Marshall Wace, founded in 1997 by Paul Marshall and Ian Wace, has about $10 billion under management following the IPO. Before setting up the hedge fund manager, Wace, 43, was head of equity and derivatives trading at Deutsche Morgan Grenfell, and prior to that spent 11 years at SG Warburg. Marshall, 47, previously worked at Mercury Asset Management, which was bought by Merrill Lynch & Co. in 1997.

Raising Money

The new fund will aim for returns of between 12 percent and 16 percent annually after fees and expenses. The two Marshall Wace funds that MW Tops will invest in employ a computer program to gather and select investment ideas and take bets on declining and rising stocks.

Hedge funds have been attracting more money, pulling in $44.5 billion in the three months to the end of September, the most in one quarter since at least 2003, according to Hedge Fund Research Inc. in Chicago. Total assets in the industry were $1.34 trillion at the end of September.

The funds and their managers are also using a wider range of methods for raising money. Citadel Investment Group LLC, the Chicago-based hedge fund controlled by Kenneth Griffin, yesterday sold $500 million of five-year notes in the first-ever sale of bonds by a hedge fund.

Marshall Wace's MW Tops sold stock in euros, dollars and British pounds to investors in Europe, the Middle East and Asia. About 45 percent of the demand came from Britain. Few of the investors in MW Tops were already clients of Marshall Wace- managed funds, the company said in a statement.

`Broad Range'

``There is genuinely a broad range of investors who would not necessarily have come into our existing funds,'' said Marshall in a telephone interview today. The company's other funds have a minimum investment of $250,000.

MW Tops will invest equally in the Marshall Wace Tops Fund Opportunistic, which returned 15.1 percent in the first 10 months of the year, and the Marshall Wace Tops Fund Fundamental, which rose 13.3 percent. That compares with a 4.6 percent gain in the MSCI World Index and a 1.5 percent advance in the Credit Suisse Tremont Hedge Fund Index in the period, when expressed in euros.

Hedge funds are usually aimed at investors with at least $1 million, and endeavor to make money whether financial markets fall or rise.

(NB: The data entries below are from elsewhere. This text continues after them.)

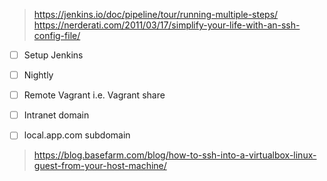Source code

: > https://jenkins.io/doc/pipeline/tour/running-multiple-steps/
> https://nerderati.com/2011/03/17/simplify-your-life-with-an-ssh-config-file/
- [ ] Setup Jenkins
- [ ] Nightly

- [ ] Remote Vagrant i.e. Vagrant share

- [ ] Intranet domain
- [ ] local.app.com subdomain

> https://blog.basefarm.com/blog/how-to-ssh-into-a-virtualbox-linux-guest-from-your-host-machine/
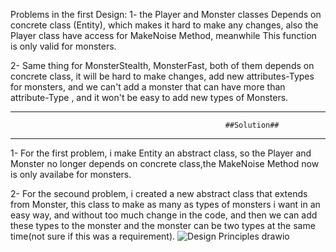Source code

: Problems in the first Design:
1- the Player and Monster classes Depends on concrete class (Entity), which makes it hard to make any changes, also the Player class have access for
MakeNoise Method, meanwhile This function is only valid for monsters.



2- Same thing for MonsterStealth, MonsterFast, both of them depends on concrete class, it will be hard to make changes, add new attributes-Types for monsters,
and we can't add a monster that can have more than attribute-Type , and it won't be easy to add new types of Monsters.

----------------------------------------------------------------------------------------------------------
                                                    ##Solution##
----------------------------------------------------------------------------------------------------------


1- For the first problem, i make Entity an abstract class, so the Player and Monster no longer depends on concrete class,the MakeNoise Method now is only availabe for
monsters.



2- For the secound problem, i created a new abstract class that extends from Monster, this class to make as many as types of monsters i want in an easy way, and without
too much change in the code, and then we can add these types to the monster and the monster can be two types at the same time(not sure if this was a requirement).
![Design Principles drawio](https://user-images.githubusercontent.com/58006991/194781660-a122ae2e-a01c-4421-a3ed-353aafc7ecd7.png)
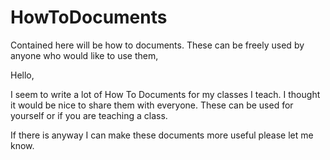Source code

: # HowToDocuments
Contained here will be how to documents. These can be freely used by anyone who would like to use them,

Hello,

   I seem to write a lot of How To Documents for my classes I teach. I thought it would be nice to share them with everyone. These can be used for yourself or if you are teaching a class.
   
   If there is anyway I can make these documents more useful please let me know. 
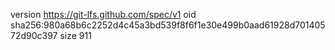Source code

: version https://git-lfs.github.com/spec/v1
oid sha256:980a68b6c2252d4c45a3bd539f8f6f1e30e499b0aad61928d70140572d90c397
size 911
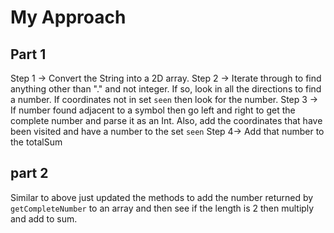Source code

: # My Approach
## Part 1
Step 1 -> Convert the String into a 2D array. 
Step 2 -> Iterate through to find anything other than "." and not integer. If so, look in all the directions to find a number. If coordinates not in set `seen` then look for the number. 
Step 3 -> If number found adjacent to a symbol then go left and right to get the complete number and parse it as an Int. Also, add the coordinates that have been visited and have a number to the set `seen`
Step 4-> Add that number to the totalSum

## part 2
Similar to above just updated the methods to add the number returned by `getCompleteNumber` to an array and then see if the length is 2 then multiply and add to sum. 
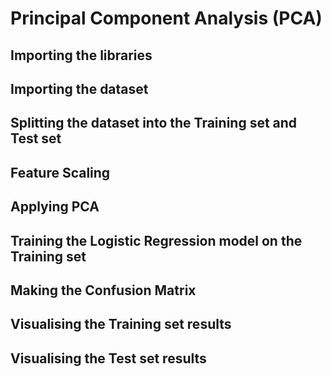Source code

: # Principal Component Analysis (PCA)

## Importing the libraries

## Importing the dataset

## Splitting the dataset into the Training set and Test set

## Feature Scaling

## Applying PCA

## Training the Logistic Regression model on the Training set

## Making the Confusion Matrix

## Visualising the Training set results

## Visualising the Test set results
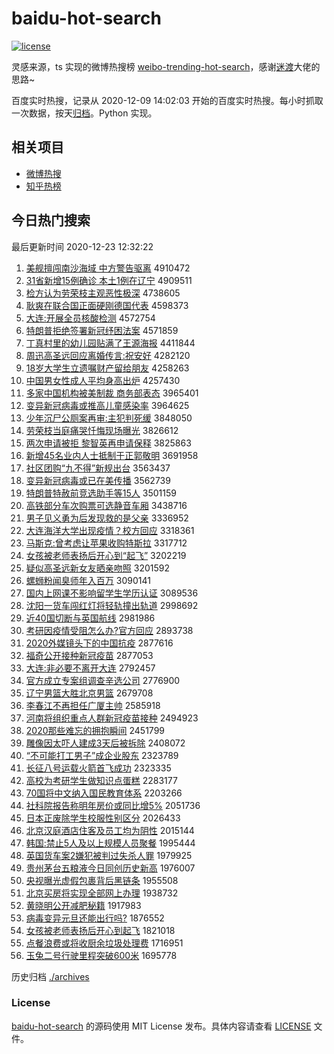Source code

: # baidu-hot-search

[![license](https://img.shields.io/github/license/Arrackisarookie/baidu-hot-search)](https://github.com/Arrackisarookie/baidu-hot-search/blob/master/LICENSE)

灵感来源，ts 实现的微博热搜榜 [weibo-trending-hot-search](https://github.com/justjavac/weibo-trending-hot-search)，感谢[迷渡](https://github.com/justjavac)大佬的思路~

百度实时热搜，记录从 2020-12-09 14:02:03 开始的百度实时热搜。每小时抓取一次数据，按天[归档](./archives)。Python 实现。

## 相关项目
+ [微博热搜](https://github.com/Arrackisarookie/weibo-hot-search)
+ [知乎热榜](https://github.com/Arrackisarookie/zhihu-top-search)

## 今日热门搜索

<!-- Rank Begin -->

最后更新时间 2020-12-23 12:32:22

1. [美舰擅闯南沙海域 中方警告驱离](http://www.baidu.com/baidu?cl=3&tn=SE_baiduhomet8_jmjb7mjw&rsv_dl=fyb_top&fr=top1000&wd=%C3%C0%BD%A2%C9%C3%B4%B3%C4%CF%C9%B3%BA%A3%D3%F2%20%D6%D0%B7%BD%BE%AF%B8%E6%C7%FD%C0%EB) 4910472
1. [31省新增15例确诊 本土1例在辽宁](http://www.baidu.com/baidu?cl=3&tn=SE_baiduhomet8_jmjb7mjw&rsv_dl=fyb_top&fr=top1000&wd=31%CA%A1%D0%C2%D4%F615%C0%FD%C8%B7%D5%EF%20%B1%BE%CD%C11%C0%FD%D4%DA%C1%C9%C4%FE) 4909511
1. [检方认为劳荣枝主观恶性极深](http://www.baidu.com/baidu?cl=3&tn=SE_baiduhomet8_jmjb7mjw&rsv_dl=fyb_top&fr=top1000&wd=%BC%EC%B7%BD%C8%CF%CE%AA%C0%CD%C8%D9%D6%A6%D6%F7%B9%DB%B6%F1%D0%D4%BC%AB%C9%EE) 4738605
1. [耿爽在联合国正面硬刚德国代表](http://www.baidu.com/baidu?cl=3&tn=SE_baiduhomet8_jmjb7mjw&rsv_dl=fyb_top&fr=top1000&wd=%B9%A2%CB%AC%D4%DA%C1%AA%BA%CF%B9%FA%D5%FD%C3%E6%D3%B2%B8%D5%B5%C2%B9%FA%B4%FA%B1%ED) 4598373
1. [大连:开展全员核酸检测](http://www.baidu.com/baidu?cl=3&tn=SE_baiduhomet8_jmjb7mjw&rsv_dl=fyb_top&fr=top1000&wd=%B4%F3%C1%AC%3A%BF%AA%D5%B9%C8%AB%D4%B1%BA%CB%CB%E1%BC%EC%B2%E2) 4572754
1. [特朗普拒绝签署新冠纾困法案](http://www.baidu.com/baidu?cl=3&tn=SE_baiduhomet8_jmjb7mjw&rsv_dl=fyb_top&fr=top1000&wd=%CC%D8%C0%CA%C6%D5%BE%DC%BE%F8%C7%A9%CA%F0%D0%C2%B9%DA%E7%A3%C0%A7%B7%A8%B0%B8) 4571859
1. [丁真村里的幼儿园贴满了王源海报](http://www.baidu.com/baidu?cl=3&tn=SE_baiduhomet8_jmjb7mjw&rsv_dl=fyb_top&fr=top1000&wd=%B6%A1%D5%E6%B4%E5%C0%EF%B5%C4%D3%D7%B6%F9%D4%B0%CC%F9%C2%FA%C1%CB%CD%F5%D4%B4%BA%A3%B1%A8) 4411844
1. [周迅高圣远回应离婚传言:祝安好](http://www.baidu.com/baidu?cl=3&tn=SE_baiduhomet8_jmjb7mjw&rsv_dl=fyb_top&fr=top1000&wd=%D6%DC%D1%B8%B8%DF%CA%A5%D4%B6%BB%D8%D3%A6%C0%EB%BB%E9%B4%AB%D1%D4%3A%D7%A3%B0%B2%BA%C3) 4282120
1. [18岁大学生立遗嘱财产留给朋友](http://www.baidu.com/baidu?cl=3&tn=SE_baiduhomet8_jmjb7mjw&rsv_dl=fyb_top&fr=top1000&wd=18%CB%EA%B4%F3%D1%A7%C9%FA%C1%A2%D2%C5%D6%F6%B2%C6%B2%FA%C1%F4%B8%F8%C5%F3%D3%D1) 4258263
1. [中国男女性成人平均身高出炉](http://www.baidu.com/baidu?cl=3&tn=SE_baiduhomet8_jmjb7mjw&rsv_dl=fyb_top&fr=top1000&wd=%D6%D0%B9%FA%C4%D0%C5%AE%D0%D4%B3%C9%C8%CB%C6%BD%BE%F9%C9%ED%B8%DF%B3%F6%C2%AF) 4257430
1. [多家中国机构被美制裁 商务部表态](http://www.baidu.com/baidu?cl=3&tn=SE_baiduhomet8_jmjb7mjw&rsv_dl=fyb_top&fr=top1000&wd=%B6%E0%BC%D2%D6%D0%B9%FA%BB%FA%B9%B9%B1%BB%C3%C0%D6%C6%B2%C3%20%C9%CC%CE%F1%B2%BF%B1%ED%CC%AC) 3965401
1. [变异新冠病毒或推高儿童感染率](http://www.baidu.com/baidu?cl=3&tn=SE_baiduhomet8_jmjb7mjw&rsv_dl=fyb_top&fr=top1000&wd=%B1%E4%D2%EC%D0%C2%B9%DA%B2%A1%B6%BE%BB%F2%CD%C6%B8%DF%B6%F9%CD%AF%B8%D0%C8%BE%C2%CA) 3964625
1. [少年沉尸公厕案再审:主犯判死缓](http://www.baidu.com/baidu?cl=3&tn=SE_baiduhomet8_jmjb7mjw&rsv_dl=fyb_top&fr=top1000&wd=%C9%D9%C4%EA%B3%C1%CA%AC%B9%AB%B2%DE%B0%B8%D4%D9%C9%F3%3A%D6%F7%B7%B8%C5%D0%CB%C0%BB%BA) 3848050
1. [劳荣枝当庭痛哭忏悔现场曝光](http://www.baidu.com/baidu?cl=3&tn=SE_baiduhomet8_jmjb7mjw&rsv_dl=fyb_top&fr=top1000&wd=%C0%CD%C8%D9%D6%A6%B5%B1%CD%A5%CD%B4%BF%DE%E2%E3%BB%DA%CF%D6%B3%A1%C6%D8%B9%E2) 3826612
1. [两次申请被拒 黎智英再申请保释](http://www.baidu.com/baidu?cl=3&tn=SE_baiduhomet8_jmjb7mjw&rsv_dl=fyb_top&fr=top1000&wd=%C1%BD%B4%CE%C9%EA%C7%EB%B1%BB%BE%DC%20%C0%E8%D6%C7%D3%A2%D4%D9%C9%EA%C7%EB%B1%A3%CA%CD) 3825863
1. [新增45名业内人士抵制于正郭敬明](http://www.baidu.com/baidu?cl=3&tn=SE_baiduhomet8_jmjb7mjw&rsv_dl=fyb_top&fr=top1000&wd=%D0%C2%D4%F645%C3%FB%D2%B5%C4%DA%C8%CB%CA%BF%B5%D6%D6%C6%D3%DA%D5%FD%B9%F9%BE%B4%C3%F7) 3691958
1. [社区团购“九不得”新规出台](http://www.baidu.com/baidu?cl=3&tn=SE_baiduhomet8_jmjb7mjw&rsv_dl=fyb_top&fr=top1000&wd=%C9%E7%C7%F8%CD%C5%B9%BA%A1%B0%BE%C5%B2%BB%B5%C3%A1%B1%D0%C2%B9%E6%B3%F6%CC%A8) 3563437
1. [变异新冠病毒或已在美传播](http://www.baidu.com/baidu?cl=3&tn=SE_baiduhomet8_jmjb7mjw&rsv_dl=fyb_top&fr=top1000&wd=%B1%E4%D2%EC%D0%C2%B9%DA%B2%A1%B6%BE%BB%F2%D2%D1%D4%DA%C3%C0%B4%AB%B2%A5) 3562739
1. [特朗普特赦前竞选助手等15人](http://www.baidu.com/baidu?cl=3&tn=SE_baiduhomet8_jmjb7mjw&rsv_dl=fyb_top&fr=top1000&wd=%CC%D8%C0%CA%C6%D5%CC%D8%C9%E2%C7%B0%BE%BA%D1%A1%D6%FA%CA%D6%B5%C815%C8%CB) 3501159
1. [高铁部分车次购票可选静音车厢](http://www.baidu.com/baidu?cl=3&tn=SE_baiduhomet8_jmjb7mjw&rsv_dl=fyb_top&fr=top1000&wd=%B8%DF%CC%FA%B2%BF%B7%D6%B3%B5%B4%CE%B9%BA%C6%B1%BF%C9%D1%A1%BE%B2%D2%F4%B3%B5%CF%E1) 3438716
1. [男子见义勇为后发现救的是父亲](http://www.baidu.com/baidu?cl=3&tn=SE_baiduhomet8_jmjb7mjw&rsv_dl=fyb_top&fr=top1000&wd=%C4%D0%D7%D3%BC%FB%D2%E5%D3%C2%CE%AA%BA%F3%B7%A2%CF%D6%BE%C8%B5%C4%CA%C7%B8%B8%C7%D7) 3336952
1. [大连海洋大学出现疫情？校方回应](http://www.baidu.com/baidu?cl=3&tn=SE_baiduhomet8_jmjb7mjw&rsv_dl=fyb_top&fr=top1000&wd=%B4%F3%C1%AC%BA%A3%D1%F3%B4%F3%D1%A7%B3%F6%CF%D6%D2%DF%C7%E9%A3%BF%D0%A3%B7%BD%BB%D8%D3%A6) 3318361
1. [马斯克:曾考虑让苹果收购特斯拉](http://www.baidu.com/baidu?cl=3&tn=SE_baiduhomet8_jmjb7mjw&rsv_dl=fyb_top&fr=top1000&wd=%C2%ED%CB%B9%BF%CB%3A%D4%F8%BF%BC%C2%C7%C8%C3%C6%BB%B9%FB%CA%D5%B9%BA%CC%D8%CB%B9%C0%AD) 3317712
1. [女孩被老师表扬后开心到“起飞”](http://www.baidu.com/baidu?cl=3&tn=SE_baiduhomet8_jmjb7mjw&rsv_dl=fyb_top&fr=top1000&wd=%C5%AE%BA%A2%B1%BB%C0%CF%CA%A6%B1%ED%D1%EF%BA%F3%BF%AA%D0%C4%B5%BD%A1%B0%C6%F0%B7%C9%A1%B1) 3202219
1. [疑似高圣远新女友晒亲吻照](http://www.baidu.com/baidu?cl=3&tn=SE_baiduhomet8_jmjb7mjw&rsv_dl=fyb_top&fr=top1000&wd=%D2%C9%CB%C6%B8%DF%CA%A5%D4%B6%D0%C2%C5%AE%D3%D1%C9%B9%C7%D7%CE%C7%D5%D5) 3201592
1. [螺蛳粉闻臭师年入百万](http://www.baidu.com/baidu?cl=3&tn=SE_baiduhomet8_jmjb7mjw&rsv_dl=fyb_top&fr=top1000&wd=%C2%DD%F2%CF%B7%DB%CE%C5%B3%F4%CA%A6%C4%EA%C8%EB%B0%D9%CD%F2) 3090141
1. [国内上网课不影响留学生学历认证](http://www.baidu.com/baidu?cl=3&tn=SE_baiduhomet8_jmjb7mjw&rsv_dl=fyb_top&fr=top1000&wd=%B9%FA%C4%DA%C9%CF%CD%F8%BF%CE%B2%BB%D3%B0%CF%EC%C1%F4%D1%A7%C9%FA%D1%A7%C0%FA%C8%CF%D6%A4) 3089536
1. [沈阳一货车闯红灯将轻轨撞出轨道](http://www.baidu.com/baidu?cl=3&tn=SE_baiduhomet8_jmjb7mjw&rsv_dl=fyb_top&fr=top1000&wd=%C9%F2%D1%F4%D2%BB%BB%F5%B3%B5%B4%B3%BA%EC%B5%C6%BD%AB%C7%E1%B9%EC%D7%B2%B3%F6%B9%EC%B5%C0) 2998692
1. [近40国切断与英国航线](http://www.baidu.com/baidu?cl=3&tn=SE_baiduhomet8_jmjb7mjw&rsv_dl=fyb_top&fr=top1000&wd=%BD%FC40%B9%FA%C7%D0%B6%CF%D3%EB%D3%A2%B9%FA%BA%BD%CF%DF) 2981986
1. [考研因疫情受阻怎么办?官方回应](http://www.baidu.com/baidu?cl=3&tn=SE_baiduhomet8_jmjb7mjw&rsv_dl=fyb_top&fr=top1000&wd=%BF%BC%D1%D0%D2%F2%D2%DF%C7%E9%CA%DC%D7%E8%D4%F5%C3%B4%B0%EC%3F%B9%D9%B7%BD%BB%D8%D3%A6) 2893738
1. [2020外媒镜头下的中国抗疫](http://www.baidu.com/baidu?cl=3&tn=SE_baiduhomet8_jmjb7mjw&rsv_dl=fyb_top&fr=top1000&wd=2020%CD%E2%C3%BD%BE%B5%CD%B7%CF%C2%B5%C4%D6%D0%B9%FA%BF%B9%D2%DF) 2877616
1. [福奇公开接种新冠疫苗](http://www.baidu.com/baidu?cl=3&tn=SE_baiduhomet8_jmjb7mjw&rsv_dl=fyb_top&fr=top1000&wd=%B8%A3%C6%E6%B9%AB%BF%AA%BD%D3%D6%D6%D0%C2%B9%DA%D2%DF%C3%E7) 2877053
1. [大连:非必要不离开大连](http://www.baidu.com/baidu?cl=3&tn=SE_baiduhomet8_jmjb7mjw&rsv_dl=fyb_top&fr=top1000&wd=%B4%F3%C1%AC%3A%B7%C7%B1%D8%D2%AA%B2%BB%C0%EB%BF%AA%B4%F3%C1%AC) 2792457
1. [官方成立专案组调查辛选公司](http://www.baidu.com/baidu?cl=3&tn=SE_baiduhomet8_jmjb7mjw&rsv_dl=fyb_top&fr=top1000&wd=%B9%D9%B7%BD%B3%C9%C1%A2%D7%A8%B0%B8%D7%E9%B5%F7%B2%E9%D0%C1%D1%A1%B9%AB%CB%BE) 2776900
1. [辽宁男篮大胜北京男篮](http://www.baidu.com/baidu?cl=3&tn=SE_baiduhomet8_jmjb7mjw&rsv_dl=fyb_top&fr=top1000&wd=%C1%C9%C4%FE%C4%D0%C0%BA%B4%F3%CA%A4%B1%B1%BE%A9%C4%D0%C0%BA) 2679708
1. [李春江不再担任广厦主帅](http://www.baidu.com/baidu?cl=3&tn=SE_baiduhomet8_jmjb7mjw&rsv_dl=fyb_top&fr=top1000&wd=%C0%EE%B4%BA%BD%AD%B2%BB%D4%D9%B5%A3%C8%CE%B9%E3%CF%C3%D6%F7%CB%A7) 2585918
1. [河南将组织重点人群新冠疫苗接种](http://www.baidu.com/baidu?cl=3&tn=SE_baiduhomet8_jmjb7mjw&rsv_dl=fyb_top&fr=top1000&wd=%BA%D3%C4%CF%BD%AB%D7%E9%D6%AF%D6%D8%B5%E3%C8%CB%C8%BA%D0%C2%B9%DA%D2%DF%C3%E7%BD%D3%D6%D6) 2494923
1. [2020那些难忘的拥抱瞬间](http://www.baidu.com/baidu?cl=3&tn=SE_baiduhomet8_jmjb7mjw&rsv_dl=fyb_top&fr=top1000&wd=2020%C4%C7%D0%A9%C4%D1%CD%FC%B5%C4%D3%B5%B1%A7%CB%B2%BC%E4) 2451799
1. [雕像因太吓人建成3天后被拆除](http://www.baidu.com/baidu?cl=3&tn=SE_baiduhomet8_jmjb7mjw&rsv_dl=fyb_top&fr=top1000&wd=%B5%F1%CF%F1%D2%F2%CC%AB%CF%C5%C8%CB%BD%A8%B3%C93%CC%EC%BA%F3%B1%BB%B2%F0%B3%FD) 2408072
1. [“不可能打工男子”成企业股东](http://www.baidu.com/baidu?cl=3&tn=SE_baiduhomet8_jmjb7mjw&rsv_dl=fyb_top&fr=top1000&wd=%A1%B0%B2%BB%BF%C9%C4%DC%B4%F2%B9%A4%C4%D0%D7%D3%A1%B1%B3%C9%C6%F3%D2%B5%B9%C9%B6%AB) 2323789
1. [长征八号运载火箭首飞成功](http://www.baidu.com/baidu?cl=3&tn=SE_baiduhomet8_jmjb7mjw&rsv_dl=fyb_top&fr=top1000&wd=%B3%A4%D5%F7%B0%CB%BA%C5%D4%CB%D4%D8%BB%F0%BC%FD%CA%D7%B7%C9%B3%C9%B9%A6) 2323335
1. [高校为考研学生做知识点蛋糕](http://www.baidu.com/baidu?cl=3&tn=SE_baiduhomet8_jmjb7mjw&rsv_dl=fyb_top&fr=top1000&wd=%B8%DF%D0%A3%CE%AA%BF%BC%D1%D0%D1%A7%C9%FA%D7%F6%D6%AA%CA%B6%B5%E3%B5%B0%B8%E2) 2283177
1. [70国将中文纳入国民教育体系](http://www.baidu.com/baidu?cl=3&tn=SE_baiduhomet8_jmjb7mjw&rsv_dl=fyb_top&fr=top1000&wd=70%B9%FA%BD%AB%D6%D0%CE%C4%C4%C9%C8%EB%B9%FA%C3%F1%BD%CC%D3%FD%CC%E5%CF%B5) 2203266
1. [社科院报告称明年房价或同比增5%](http://www.baidu.com/baidu?cl=3&tn=SE_baiduhomet8_jmjb7mjw&rsv_dl=fyb_top&fr=top1000&wd=%C9%E7%BF%C6%D4%BA%B1%A8%B8%E6%B3%C6%C3%F7%C4%EA%B7%BF%BC%DB%BB%F2%CD%AC%B1%C8%D4%F65%25) 2051736
1. [日本正废除学生校服性别区分](http://www.baidu.com/baidu?cl=3&tn=SE_baiduhomet8_jmjb7mjw&rsv_dl=fyb_top&fr=top1000&wd=%C8%D5%B1%BE%D5%FD%B7%CF%B3%FD%D1%A7%C9%FA%D0%A3%B7%FE%D0%D4%B1%F0%C7%F8%B7%D6) 2026433
1. [北京汉庭酒店住客及员工均为阴性](http://www.baidu.com/baidu?cl=3&tn=SE_baiduhomet8_jmjb7mjw&rsv_dl=fyb_top&fr=top1000&wd=%B1%B1%BE%A9%BA%BA%CD%A5%BE%C6%B5%EA%D7%A1%BF%CD%BC%B0%D4%B1%B9%A4%BE%F9%CE%AA%D2%F5%D0%D4) 2015144
1. [韩国:禁止5人及以上规模人员聚餐](http://www.baidu.com/baidu?cl=3&tn=SE_baiduhomet8_jmjb7mjw&rsv_dl=fyb_top&fr=top1000&wd=%BA%AB%B9%FA%3A%BD%FB%D6%B95%C8%CB%BC%B0%D2%D4%C9%CF%B9%E6%C4%A3%C8%CB%D4%B1%BE%DB%B2%CD) 1995444
1. [英国货车案2嫌犯被判过失杀人罪](http://www.baidu.com/baidu?cl=3&tn=SE_baiduhomet8_jmjb7mjw&rsv_dl=fyb_top&fr=top1000&wd=%D3%A2%B9%FA%BB%F5%B3%B5%B0%B82%CF%D3%B7%B8%B1%BB%C5%D0%B9%FD%CA%A7%C9%B1%C8%CB%D7%EF) 1979925
1. [贵州茅台五粮液今日同创历史新高](http://www.baidu.com/baidu?cl=3&tn=SE_baiduhomet8_jmjb7mjw&rsv_dl=fyb_top&fr=top1000&wd=%B9%F3%D6%DD%C3%A9%CC%A8%CE%E5%C1%B8%D2%BA%BD%F1%C8%D5%CD%AC%B4%B4%C0%FA%CA%B7%D0%C2%B8%DF) 1976007
1. [央视曝光虚假包裹背后黑链条](http://www.baidu.com/baidu?cl=3&tn=SE_baiduhomet8_jmjb7mjw&rsv_dl=fyb_top&fr=top1000&wd=%D1%EB%CA%D3%C6%D8%B9%E2%D0%E9%BC%D9%B0%FC%B9%FC%B1%B3%BA%F3%BA%DA%C1%B4%CC%F5) 1955508
1. [北京买房将实现全部网上办理](http://www.baidu.com/baidu?cl=3&tn=SE_baiduhomet8_jmjb7mjw&rsv_dl=fyb_top&fr=top1000&wd=%B1%B1%BE%A9%C2%F2%B7%BF%BD%AB%CA%B5%CF%D6%C8%AB%B2%BF%CD%F8%C9%CF%B0%EC%C0%ED) 1938732
1. [黄晓明公开减肥秘籍](http://www.baidu.com/baidu?cl=3&tn=SE_baiduhomet8_jmjb7mjw&rsv_dl=fyb_top&fr=top1000&wd=%BB%C6%CF%FE%C3%F7%B9%AB%BF%AA%BC%F5%B7%CA%C3%D8%BC%AE) 1917983
1. [病毒变异元旦还能出行吗?](http://www.baidu.com/baidu?cl=3&tn=SE_baiduhomet8_jmjb7mjw&rsv_dl=fyb_top&fr=top1000&wd=%B2%A1%B6%BE%B1%E4%D2%EC%D4%AA%B5%A9%BB%B9%C4%DC%B3%F6%D0%D0%C2%F0%3F) 1876552
1. [女孩被老师表扬后开心到起飞](http://www.baidu.com/baidu?cl=3&tn=SE_baiduhomet8_jmjb7mjw&rsv_dl=fyb_top&fr=top1000&wd=%C5%AE%BA%A2%B1%BB%C0%CF%CA%A6%B1%ED%D1%EF%BA%F3%BF%AA%D0%C4%B5%BD%C6%F0%B7%C9) 1821018
1. [点餐浪费或将收厨余垃圾处理费](http://www.baidu.com/baidu?cl=3&tn=SE_baiduhomet8_jmjb7mjw&rsv_dl=fyb_top&fr=top1000&wd=%B5%E3%B2%CD%C0%CB%B7%D1%BB%F2%BD%AB%CA%D5%B3%F8%D3%E0%C0%AC%BB%F8%B4%A6%C0%ED%B7%D1) 1716951
1. [玉兔二号行驶里程突破600米](http://www.baidu.com/baidu?cl=3&tn=SE_baiduhomet8_jmjb7mjw&rsv_dl=fyb_top&fr=top1000&wd=%D3%F1%CD%C3%B6%FE%BA%C5%D0%D0%CA%BB%C0%EF%B3%CC%CD%BB%C6%C6600%C3%D7) 1695778
<!-- Rank End -->

历史归档 [./archives](./archives)

### License

[baidu-hot-search](https://github.com/Arrackisarookie/baidu-hot-search) 的源码使用 MIT License 发布。具体内容请查看 [LICENSE](./LICENSE) 文件。
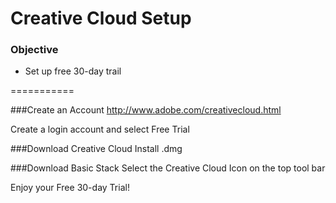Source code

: # Creative Cloud Setup

### Objective 

* Set up free 30-day trail

===========

###Create an Account
http://www.adobe.com/creativecloud.html

Create a login account and select Free Trial

###Download Creative Cloud 
Install .dmg

###Download Basic Stack
Select the Creative Cloud Icon on the top tool bar

Enjoy your Free 30-day Trial!
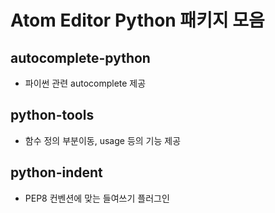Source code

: # Atom Editor Python 패키지 모음

## autocomplete-python
- 파이썬 관련 autocomplete 제공

## python-tools
- 함수 정의 부분이동, usage 등의 기능 제공

## python-indent
- PEP8 컨벤션에 맞는 들여쓰기 플러그인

They can use leverage to help boost gains and can sell short, or borrow securities and immediately sell them with the hope of buying them back at a lower price.

Difficult to Understand

Hedge funds in Europe have been able to bypass rules restricting the sale of the investments to less affluent individuals by listing their funds as companies on the stock market and selling shares.

``These are incredibly difficult investments to understand, even for professionals,'' said Justin Modray, a financial adviser at Best Invest in London. ``Most retail investors won't have a clue how these work.''

Shares of some similar funds sold earlier this year have lagged behind stock market gains. The pound-denominated shares of Goldman's Dynamic Opportunities Ltd., a fund of hedge funds, closed at 100.75 pence. The shares were sold at 100 pence ($1.96) in July. Over the same period the U.K.'s FTSE 100 Index has gained 3.8 percent.

Deutsche Bank AG, Merrill Lynch & Co. and UBS AG managed the Marshall Wace sale and have an option to increase the offering by 15 percent in the next month. Deutsche Bank bought less than its maximum allocation in the share sale, spokesman Richard Thomson said, declining to elaborate. The bank had agreed to buy as much as 9.9 percent, according to the offer document.

Hedge Fund Fees

Investors in MW Tops paid an initial fee at the IPO equal to 1 percent of their investment. The annual management fee is equivalent to 2 percent of the assets invested, while the company also takes a fifth of any gains. The average U.K. mutual fund charges 1.79 percent of assets annually, according to the research firm Lipper Fitzrovia in London.

Funds that invest in other hedge funds have faced criticism for leveling two layers of charges, one for the fund itself and another for the funds in which it invests. Clients of the MW Tops Ltd. fund won't face a doubling of fees and will pay the same or less than investors in the underlying funds, the company said.